Tenho refletido nos últimos dias sobre a importância da pauta da política externa nas eleições presidenciais. É tradição nas relações internacionais a afirmação de que política externa não dá voto? Isso não estaria mudando?

Tenho impressão que sim, e estou desenvolvendo um pequeno artigo sobre isso. Logo, será publicado.

Por ora, refiro-me à visita do presidente colombiano, Juan Manuel Santos, ao Brasil, logo a sua primeira viagem oficial. Em primeiro lugar, uma sinalização do reconhecimento da importância do Brasil para o arranjo regional. Ao afirmar que as FARC não são mais prioridade na agenda colombiana, que estaria preocupada com questões econômicas, ressaltou que está inteiramente satisfeito com a postura brasileira nessa área. Uma intromissão nos assuntos políticos domésticos, afinal, tirou a razão do discurso inflamado de Índio da Costa e José Serra.

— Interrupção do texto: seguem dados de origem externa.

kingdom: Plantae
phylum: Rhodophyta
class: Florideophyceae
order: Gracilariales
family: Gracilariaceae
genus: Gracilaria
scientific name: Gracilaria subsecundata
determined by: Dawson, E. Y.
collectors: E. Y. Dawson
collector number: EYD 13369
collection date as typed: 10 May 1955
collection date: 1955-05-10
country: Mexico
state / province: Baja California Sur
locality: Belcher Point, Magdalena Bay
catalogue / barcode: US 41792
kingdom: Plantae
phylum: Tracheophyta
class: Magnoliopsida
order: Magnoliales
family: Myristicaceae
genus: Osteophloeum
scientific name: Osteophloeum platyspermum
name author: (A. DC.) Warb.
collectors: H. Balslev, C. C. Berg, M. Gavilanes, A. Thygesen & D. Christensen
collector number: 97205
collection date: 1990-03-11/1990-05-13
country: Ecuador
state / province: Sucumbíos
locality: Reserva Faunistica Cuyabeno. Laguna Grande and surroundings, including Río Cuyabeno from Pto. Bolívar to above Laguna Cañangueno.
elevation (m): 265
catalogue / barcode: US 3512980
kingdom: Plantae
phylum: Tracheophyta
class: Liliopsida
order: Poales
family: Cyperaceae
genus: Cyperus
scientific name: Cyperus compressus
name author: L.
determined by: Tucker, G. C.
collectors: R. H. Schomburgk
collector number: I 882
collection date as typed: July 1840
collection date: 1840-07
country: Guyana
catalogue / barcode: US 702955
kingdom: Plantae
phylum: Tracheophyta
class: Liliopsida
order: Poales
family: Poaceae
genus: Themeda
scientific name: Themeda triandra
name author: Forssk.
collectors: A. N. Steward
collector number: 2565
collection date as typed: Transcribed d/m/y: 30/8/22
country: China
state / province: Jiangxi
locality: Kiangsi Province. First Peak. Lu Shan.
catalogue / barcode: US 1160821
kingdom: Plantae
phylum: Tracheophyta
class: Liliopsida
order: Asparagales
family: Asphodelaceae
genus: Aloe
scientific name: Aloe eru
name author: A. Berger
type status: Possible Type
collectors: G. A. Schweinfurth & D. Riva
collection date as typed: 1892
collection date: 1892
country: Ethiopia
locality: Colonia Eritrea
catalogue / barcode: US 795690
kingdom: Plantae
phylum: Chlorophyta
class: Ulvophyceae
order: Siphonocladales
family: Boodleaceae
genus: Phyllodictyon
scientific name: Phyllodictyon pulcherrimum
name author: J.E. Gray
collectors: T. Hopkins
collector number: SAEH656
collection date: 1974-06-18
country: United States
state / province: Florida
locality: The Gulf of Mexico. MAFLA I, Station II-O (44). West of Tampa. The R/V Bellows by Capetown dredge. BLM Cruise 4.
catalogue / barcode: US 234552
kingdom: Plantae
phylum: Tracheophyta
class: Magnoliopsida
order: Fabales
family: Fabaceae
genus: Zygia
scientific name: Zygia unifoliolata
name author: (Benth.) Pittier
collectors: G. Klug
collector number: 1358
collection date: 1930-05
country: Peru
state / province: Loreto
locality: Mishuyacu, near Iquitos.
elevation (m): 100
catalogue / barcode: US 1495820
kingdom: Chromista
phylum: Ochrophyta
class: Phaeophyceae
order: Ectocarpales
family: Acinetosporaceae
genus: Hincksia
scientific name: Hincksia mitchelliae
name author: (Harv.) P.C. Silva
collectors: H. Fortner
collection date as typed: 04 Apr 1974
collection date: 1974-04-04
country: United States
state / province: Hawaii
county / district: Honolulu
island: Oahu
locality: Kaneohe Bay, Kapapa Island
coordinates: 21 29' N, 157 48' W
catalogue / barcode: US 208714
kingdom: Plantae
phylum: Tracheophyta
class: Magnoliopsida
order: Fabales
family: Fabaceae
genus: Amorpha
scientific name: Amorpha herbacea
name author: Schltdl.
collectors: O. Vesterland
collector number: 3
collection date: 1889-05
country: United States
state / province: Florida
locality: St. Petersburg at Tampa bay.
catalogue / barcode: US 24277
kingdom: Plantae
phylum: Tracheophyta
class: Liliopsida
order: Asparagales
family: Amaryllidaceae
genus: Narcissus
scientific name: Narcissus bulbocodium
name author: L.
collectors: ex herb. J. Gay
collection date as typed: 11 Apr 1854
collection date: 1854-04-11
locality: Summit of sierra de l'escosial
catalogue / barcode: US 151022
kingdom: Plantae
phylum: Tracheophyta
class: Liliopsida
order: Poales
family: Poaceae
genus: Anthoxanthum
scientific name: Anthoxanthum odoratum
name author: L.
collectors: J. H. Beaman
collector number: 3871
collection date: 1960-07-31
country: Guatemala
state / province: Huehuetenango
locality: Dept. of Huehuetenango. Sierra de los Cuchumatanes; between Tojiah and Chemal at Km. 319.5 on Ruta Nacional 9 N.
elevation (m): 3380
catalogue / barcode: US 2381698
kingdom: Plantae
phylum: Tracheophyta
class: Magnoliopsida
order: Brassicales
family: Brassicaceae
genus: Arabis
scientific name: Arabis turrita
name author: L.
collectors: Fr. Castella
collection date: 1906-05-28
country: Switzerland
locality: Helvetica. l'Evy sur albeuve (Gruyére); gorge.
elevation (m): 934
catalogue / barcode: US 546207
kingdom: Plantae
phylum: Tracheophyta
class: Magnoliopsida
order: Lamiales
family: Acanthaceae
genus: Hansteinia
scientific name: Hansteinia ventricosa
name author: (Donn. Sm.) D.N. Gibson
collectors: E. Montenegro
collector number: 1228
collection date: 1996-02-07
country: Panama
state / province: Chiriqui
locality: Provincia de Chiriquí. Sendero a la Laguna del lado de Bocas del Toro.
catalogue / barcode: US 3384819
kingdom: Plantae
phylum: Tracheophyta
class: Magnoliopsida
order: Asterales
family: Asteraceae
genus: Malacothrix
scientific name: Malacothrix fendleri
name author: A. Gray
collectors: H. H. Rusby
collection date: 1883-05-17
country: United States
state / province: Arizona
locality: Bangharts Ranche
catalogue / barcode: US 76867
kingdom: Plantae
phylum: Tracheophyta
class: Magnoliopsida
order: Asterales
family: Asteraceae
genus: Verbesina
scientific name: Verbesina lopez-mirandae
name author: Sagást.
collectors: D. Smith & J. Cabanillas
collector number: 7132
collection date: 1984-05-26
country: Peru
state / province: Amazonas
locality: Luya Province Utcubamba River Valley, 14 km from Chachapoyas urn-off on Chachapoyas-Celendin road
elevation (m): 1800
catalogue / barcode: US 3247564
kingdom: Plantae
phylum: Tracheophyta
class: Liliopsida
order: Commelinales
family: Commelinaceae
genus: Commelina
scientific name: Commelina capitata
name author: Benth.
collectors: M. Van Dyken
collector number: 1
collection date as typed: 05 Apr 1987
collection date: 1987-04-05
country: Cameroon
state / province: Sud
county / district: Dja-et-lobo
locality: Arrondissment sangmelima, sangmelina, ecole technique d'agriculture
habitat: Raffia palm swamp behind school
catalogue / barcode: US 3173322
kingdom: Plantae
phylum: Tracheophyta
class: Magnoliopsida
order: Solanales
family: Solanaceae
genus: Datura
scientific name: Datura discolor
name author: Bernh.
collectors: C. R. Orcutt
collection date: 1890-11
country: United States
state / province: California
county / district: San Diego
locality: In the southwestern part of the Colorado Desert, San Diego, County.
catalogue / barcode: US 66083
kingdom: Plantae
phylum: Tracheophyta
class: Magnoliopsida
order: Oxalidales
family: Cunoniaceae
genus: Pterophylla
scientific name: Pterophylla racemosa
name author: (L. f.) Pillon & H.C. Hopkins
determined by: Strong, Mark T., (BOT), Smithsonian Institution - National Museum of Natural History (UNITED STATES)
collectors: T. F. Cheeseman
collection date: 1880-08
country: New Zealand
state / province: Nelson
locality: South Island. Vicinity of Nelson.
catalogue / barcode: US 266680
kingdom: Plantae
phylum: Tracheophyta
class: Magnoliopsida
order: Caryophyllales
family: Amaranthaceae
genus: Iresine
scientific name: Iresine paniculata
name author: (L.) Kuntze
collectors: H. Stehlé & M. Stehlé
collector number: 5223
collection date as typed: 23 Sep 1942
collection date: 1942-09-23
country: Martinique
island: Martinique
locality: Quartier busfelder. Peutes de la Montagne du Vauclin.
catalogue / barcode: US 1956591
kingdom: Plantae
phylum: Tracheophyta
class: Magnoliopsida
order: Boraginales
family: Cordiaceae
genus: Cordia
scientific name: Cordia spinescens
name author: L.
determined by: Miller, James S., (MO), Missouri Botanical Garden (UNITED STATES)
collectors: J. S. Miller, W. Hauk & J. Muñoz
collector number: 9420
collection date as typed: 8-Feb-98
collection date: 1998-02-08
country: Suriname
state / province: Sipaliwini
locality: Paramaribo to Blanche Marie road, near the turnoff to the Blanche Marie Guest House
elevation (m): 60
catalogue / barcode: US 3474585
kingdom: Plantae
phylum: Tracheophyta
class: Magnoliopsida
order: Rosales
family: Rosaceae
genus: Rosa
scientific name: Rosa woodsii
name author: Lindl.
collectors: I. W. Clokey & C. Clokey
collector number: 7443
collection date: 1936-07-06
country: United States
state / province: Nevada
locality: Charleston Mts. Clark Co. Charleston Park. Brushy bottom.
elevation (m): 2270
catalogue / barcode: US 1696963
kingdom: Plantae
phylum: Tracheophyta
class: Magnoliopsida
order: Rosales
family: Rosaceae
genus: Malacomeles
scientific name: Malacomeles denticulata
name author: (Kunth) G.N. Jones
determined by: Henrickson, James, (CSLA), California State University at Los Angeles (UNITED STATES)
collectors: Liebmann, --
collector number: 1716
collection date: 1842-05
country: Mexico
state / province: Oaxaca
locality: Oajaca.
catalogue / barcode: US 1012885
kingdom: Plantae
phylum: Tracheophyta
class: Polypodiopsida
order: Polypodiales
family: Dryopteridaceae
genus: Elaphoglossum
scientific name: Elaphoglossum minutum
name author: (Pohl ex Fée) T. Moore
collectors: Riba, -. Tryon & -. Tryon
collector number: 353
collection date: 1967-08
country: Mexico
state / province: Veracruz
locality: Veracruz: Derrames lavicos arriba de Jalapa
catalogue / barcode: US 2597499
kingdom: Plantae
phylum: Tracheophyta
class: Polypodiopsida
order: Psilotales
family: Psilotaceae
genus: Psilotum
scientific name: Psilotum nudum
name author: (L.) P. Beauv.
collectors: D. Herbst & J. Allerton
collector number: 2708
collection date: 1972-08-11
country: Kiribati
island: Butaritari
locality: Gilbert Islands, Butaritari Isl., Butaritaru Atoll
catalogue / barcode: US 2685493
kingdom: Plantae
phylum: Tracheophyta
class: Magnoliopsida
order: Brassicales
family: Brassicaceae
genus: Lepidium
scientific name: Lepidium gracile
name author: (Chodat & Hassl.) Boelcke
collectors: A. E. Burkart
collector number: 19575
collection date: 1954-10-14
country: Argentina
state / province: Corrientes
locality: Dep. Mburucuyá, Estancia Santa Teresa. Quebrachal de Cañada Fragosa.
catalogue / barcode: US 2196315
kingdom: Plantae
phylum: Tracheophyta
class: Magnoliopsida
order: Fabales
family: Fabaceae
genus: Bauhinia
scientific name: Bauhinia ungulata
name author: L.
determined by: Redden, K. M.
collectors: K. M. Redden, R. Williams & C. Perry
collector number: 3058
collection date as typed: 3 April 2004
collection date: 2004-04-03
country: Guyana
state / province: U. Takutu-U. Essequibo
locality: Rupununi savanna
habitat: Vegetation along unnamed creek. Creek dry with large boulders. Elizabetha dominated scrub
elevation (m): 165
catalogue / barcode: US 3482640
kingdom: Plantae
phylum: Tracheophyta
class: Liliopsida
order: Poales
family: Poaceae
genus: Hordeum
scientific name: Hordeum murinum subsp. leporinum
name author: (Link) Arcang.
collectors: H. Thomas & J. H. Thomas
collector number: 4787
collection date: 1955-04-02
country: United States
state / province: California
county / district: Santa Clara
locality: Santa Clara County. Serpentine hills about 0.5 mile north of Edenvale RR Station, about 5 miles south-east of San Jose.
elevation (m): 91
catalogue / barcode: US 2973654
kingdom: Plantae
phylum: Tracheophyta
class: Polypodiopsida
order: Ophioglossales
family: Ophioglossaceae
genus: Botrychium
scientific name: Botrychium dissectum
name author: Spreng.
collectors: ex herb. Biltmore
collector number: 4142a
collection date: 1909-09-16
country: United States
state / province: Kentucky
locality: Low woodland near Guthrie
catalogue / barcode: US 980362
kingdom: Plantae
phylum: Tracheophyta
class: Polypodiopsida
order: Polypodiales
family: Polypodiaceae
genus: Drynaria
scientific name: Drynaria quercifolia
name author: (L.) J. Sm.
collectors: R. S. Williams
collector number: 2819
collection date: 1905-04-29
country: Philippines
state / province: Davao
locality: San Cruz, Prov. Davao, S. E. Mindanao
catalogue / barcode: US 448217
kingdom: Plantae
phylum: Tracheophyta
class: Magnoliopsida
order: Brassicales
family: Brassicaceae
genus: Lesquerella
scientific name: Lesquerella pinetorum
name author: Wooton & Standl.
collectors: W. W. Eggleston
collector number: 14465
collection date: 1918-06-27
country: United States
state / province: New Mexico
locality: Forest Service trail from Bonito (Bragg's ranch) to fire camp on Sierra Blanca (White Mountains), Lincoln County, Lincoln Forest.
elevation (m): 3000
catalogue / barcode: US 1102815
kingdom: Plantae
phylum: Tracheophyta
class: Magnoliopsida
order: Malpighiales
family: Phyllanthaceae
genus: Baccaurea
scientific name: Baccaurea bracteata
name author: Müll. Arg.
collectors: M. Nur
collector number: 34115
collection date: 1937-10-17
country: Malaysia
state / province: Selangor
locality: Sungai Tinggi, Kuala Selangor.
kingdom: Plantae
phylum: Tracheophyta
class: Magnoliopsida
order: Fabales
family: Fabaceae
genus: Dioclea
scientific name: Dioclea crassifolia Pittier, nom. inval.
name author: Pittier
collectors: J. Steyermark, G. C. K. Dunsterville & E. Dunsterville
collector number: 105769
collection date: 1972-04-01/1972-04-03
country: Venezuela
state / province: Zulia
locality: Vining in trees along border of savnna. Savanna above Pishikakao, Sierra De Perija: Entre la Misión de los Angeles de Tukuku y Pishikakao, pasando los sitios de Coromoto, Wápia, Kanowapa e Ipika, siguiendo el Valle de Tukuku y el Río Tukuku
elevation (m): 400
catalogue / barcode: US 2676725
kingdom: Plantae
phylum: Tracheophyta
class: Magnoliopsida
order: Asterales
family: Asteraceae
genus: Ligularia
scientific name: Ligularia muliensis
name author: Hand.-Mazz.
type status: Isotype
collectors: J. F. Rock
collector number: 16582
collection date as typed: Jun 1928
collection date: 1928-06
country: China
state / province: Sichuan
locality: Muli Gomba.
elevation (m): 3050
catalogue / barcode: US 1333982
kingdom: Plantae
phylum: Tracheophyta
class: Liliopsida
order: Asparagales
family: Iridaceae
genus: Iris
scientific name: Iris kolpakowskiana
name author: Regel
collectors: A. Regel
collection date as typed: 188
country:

Mas o mais importante ressaltar são essas razões econômicas que trouxeram Santos ao Brasil. Veio em busca de tecnologia para produzir etanol na colômbia. Como tenho dito, a diplomacia do etanol é um grande trunfo da PEB nos últimos anos. Além disso, busca parceria da Embraer para a construção de cargueiro militar.

Sim, esse movimento de aproximação da América do Sul, e institucionalização do diálogo regional com a Unasul, traz ganhos para o Brasil. Não é filantropia ou benevolência. É política externa, estúpido! Com linguagens apropriadas, o povo e as elites ficam sabendo disso, enquanto setores conservadores tentam minimizá-la.